The number of polluting events each year represented by the blue columns above are the sum of what Considine and his co-authors classified as “major” and “minor” environmental events. The chart below, found on page 18 the SRSI report, shows the breakdown of major and minor polluting environmental events in each year the researchers studied.

Polluting Environmental Events in the Marcellus Shale (Considine et al (2012) p. 18)

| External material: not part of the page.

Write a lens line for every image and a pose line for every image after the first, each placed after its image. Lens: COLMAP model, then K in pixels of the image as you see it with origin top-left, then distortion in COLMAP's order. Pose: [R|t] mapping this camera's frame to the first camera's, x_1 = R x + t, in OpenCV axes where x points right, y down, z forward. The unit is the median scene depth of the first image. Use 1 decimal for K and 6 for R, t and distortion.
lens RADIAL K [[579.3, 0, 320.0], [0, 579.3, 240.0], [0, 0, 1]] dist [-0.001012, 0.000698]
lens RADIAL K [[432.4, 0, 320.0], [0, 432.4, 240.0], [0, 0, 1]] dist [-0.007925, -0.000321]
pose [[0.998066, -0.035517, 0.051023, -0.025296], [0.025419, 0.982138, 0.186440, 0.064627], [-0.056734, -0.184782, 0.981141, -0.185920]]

While the odds of combined major and minor polluting events may have decreased in the time period studied (though even this claim is suspect due to the way the Pennsylvania DEP and the authors classified “environmental” compared to “administrative” violations), using the researchers’ own calculus we see that the odds of major polluting events increased:

2008
1 major polluting event / 170 wells drilled =
0.5% wells with polluting events or 5 polluting events per 1000 wells drilled

2011
10 major polluting events / 1,248 wells drilled =
0.8% wells with polluting events or 8 polluting events per 1000 wells drilled

Again, the conclusion reached by the SRSI researchers and so zealously defended by Dr. Pitman is:

In conclusion, this study demonstrates that the odds of non-major environmental events and the much smaller odds of major environmental events are being reduced even further by enhanced regulation and improved industry practice. (emphasis added)

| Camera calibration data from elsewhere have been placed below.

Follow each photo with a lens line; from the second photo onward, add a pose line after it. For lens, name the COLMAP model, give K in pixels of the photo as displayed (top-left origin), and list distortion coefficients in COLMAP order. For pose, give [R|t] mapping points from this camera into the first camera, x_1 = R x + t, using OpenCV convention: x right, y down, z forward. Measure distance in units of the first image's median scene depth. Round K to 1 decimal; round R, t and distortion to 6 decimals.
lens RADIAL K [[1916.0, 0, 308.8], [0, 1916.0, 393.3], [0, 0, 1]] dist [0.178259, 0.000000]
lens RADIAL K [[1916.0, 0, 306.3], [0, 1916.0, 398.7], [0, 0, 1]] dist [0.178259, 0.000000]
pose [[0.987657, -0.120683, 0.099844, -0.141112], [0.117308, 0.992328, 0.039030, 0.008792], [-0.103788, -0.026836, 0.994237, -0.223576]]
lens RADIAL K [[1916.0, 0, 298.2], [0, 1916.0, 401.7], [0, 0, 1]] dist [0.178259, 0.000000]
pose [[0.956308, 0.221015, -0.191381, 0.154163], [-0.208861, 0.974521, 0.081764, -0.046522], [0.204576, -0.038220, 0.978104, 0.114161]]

It doesn’t take an advanced degree in mathematics, which Dr. Pitman has, to see that 8 major polluting events per 1000 wells is more than 5 major polluting events per 1000 wells. The claim that 8 is less than 5 is not open to interpretation as Dr. Pitman suggested in the Spectrum; it is an instance of the SRSI report’s authors either misreading or misrepresenting their data.

Update (September 4, 2012, 11:27 am): The full Public Accountability Initiative report on the SRSI study, “The UB Shale Play: Distorting the Facts About Fracking”, can be accessed here.

Update 2 (September 4, 2012, 11:33 pm): Changed a typo above: There were 10 major polluting events in 2011 (not 25), which is equal to 8 major environmental events for every 1000 wells drilled (more than the 5 major impacts per 1000 wells in 2008).